** Instructions to follow **
Below are the entries; give again exactly the lines from the one mentioning "- <b>Azure</b>" through the one mentioning "- <b>Logging & Monitoring</b>", inclusive.

Plain-text document sources:
>>>>>
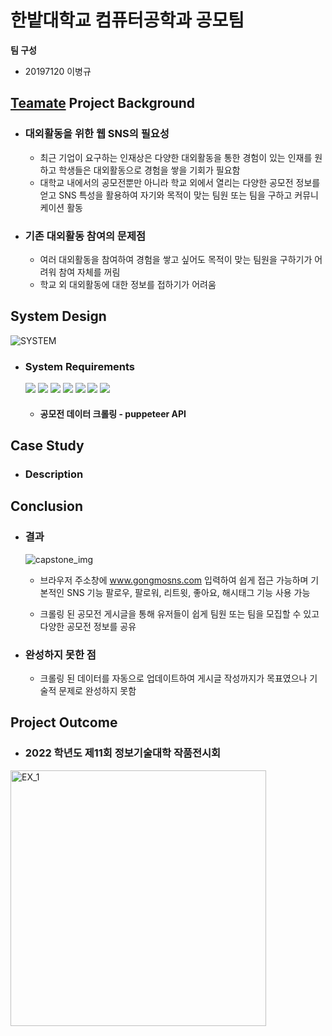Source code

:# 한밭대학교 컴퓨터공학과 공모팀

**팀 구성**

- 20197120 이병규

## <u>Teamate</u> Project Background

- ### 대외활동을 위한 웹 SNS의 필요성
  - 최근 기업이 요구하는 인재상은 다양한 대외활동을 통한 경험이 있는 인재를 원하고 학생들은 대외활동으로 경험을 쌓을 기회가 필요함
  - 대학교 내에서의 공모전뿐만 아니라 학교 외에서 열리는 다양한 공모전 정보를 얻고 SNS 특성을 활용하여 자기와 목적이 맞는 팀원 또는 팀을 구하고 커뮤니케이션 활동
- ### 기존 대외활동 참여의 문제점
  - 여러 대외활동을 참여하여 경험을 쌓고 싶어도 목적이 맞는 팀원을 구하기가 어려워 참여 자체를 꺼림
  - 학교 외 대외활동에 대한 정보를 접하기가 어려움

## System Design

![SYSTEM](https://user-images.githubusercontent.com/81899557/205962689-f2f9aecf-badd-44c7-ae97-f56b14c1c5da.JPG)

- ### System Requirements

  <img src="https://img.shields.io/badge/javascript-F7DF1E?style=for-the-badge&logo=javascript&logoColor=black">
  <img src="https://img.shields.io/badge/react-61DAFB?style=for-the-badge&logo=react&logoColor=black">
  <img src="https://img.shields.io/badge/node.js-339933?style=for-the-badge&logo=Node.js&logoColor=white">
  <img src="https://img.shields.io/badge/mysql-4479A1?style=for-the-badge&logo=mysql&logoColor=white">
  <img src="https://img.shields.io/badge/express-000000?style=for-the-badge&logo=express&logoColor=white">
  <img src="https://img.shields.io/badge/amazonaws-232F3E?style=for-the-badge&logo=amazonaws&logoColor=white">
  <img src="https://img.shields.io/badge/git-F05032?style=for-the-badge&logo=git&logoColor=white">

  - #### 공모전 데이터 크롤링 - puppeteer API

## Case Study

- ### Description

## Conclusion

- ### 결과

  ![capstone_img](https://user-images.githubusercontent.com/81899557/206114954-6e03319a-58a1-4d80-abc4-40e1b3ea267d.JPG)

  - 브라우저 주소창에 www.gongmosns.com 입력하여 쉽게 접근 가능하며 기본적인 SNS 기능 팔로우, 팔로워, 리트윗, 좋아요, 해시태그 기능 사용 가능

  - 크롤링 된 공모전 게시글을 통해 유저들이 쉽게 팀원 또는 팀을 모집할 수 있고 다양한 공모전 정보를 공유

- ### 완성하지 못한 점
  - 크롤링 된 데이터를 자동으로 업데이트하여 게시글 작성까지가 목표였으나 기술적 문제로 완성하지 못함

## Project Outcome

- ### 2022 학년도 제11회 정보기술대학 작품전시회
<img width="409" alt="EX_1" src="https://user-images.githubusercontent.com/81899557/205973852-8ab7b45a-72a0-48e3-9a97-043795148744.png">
<<<<<
>>>>>
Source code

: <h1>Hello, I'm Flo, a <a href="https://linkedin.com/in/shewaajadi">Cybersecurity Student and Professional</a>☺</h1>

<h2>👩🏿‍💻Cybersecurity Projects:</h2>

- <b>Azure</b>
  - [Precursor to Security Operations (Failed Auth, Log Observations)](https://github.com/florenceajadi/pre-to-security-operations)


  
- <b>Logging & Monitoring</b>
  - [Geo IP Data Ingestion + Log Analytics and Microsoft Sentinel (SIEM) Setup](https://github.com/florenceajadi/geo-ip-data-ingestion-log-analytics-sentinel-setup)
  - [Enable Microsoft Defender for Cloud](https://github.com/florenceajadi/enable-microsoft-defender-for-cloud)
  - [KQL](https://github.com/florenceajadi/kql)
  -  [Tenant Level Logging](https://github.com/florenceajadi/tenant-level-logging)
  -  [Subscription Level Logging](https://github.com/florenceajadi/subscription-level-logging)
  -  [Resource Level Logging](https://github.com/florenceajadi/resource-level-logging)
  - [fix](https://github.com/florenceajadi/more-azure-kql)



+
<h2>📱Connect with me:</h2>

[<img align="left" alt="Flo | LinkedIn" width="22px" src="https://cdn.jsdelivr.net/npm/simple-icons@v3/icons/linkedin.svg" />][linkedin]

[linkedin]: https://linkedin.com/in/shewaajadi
<<<<<
** Solution for this problem **
- <b>Azure</b>
  - [Precursor to Security Operations (Failed Auth, Log Observations)](https://github.com/florenceajadi/pre-to-security-operations)


  
- <b>Logging & Monitoring</b>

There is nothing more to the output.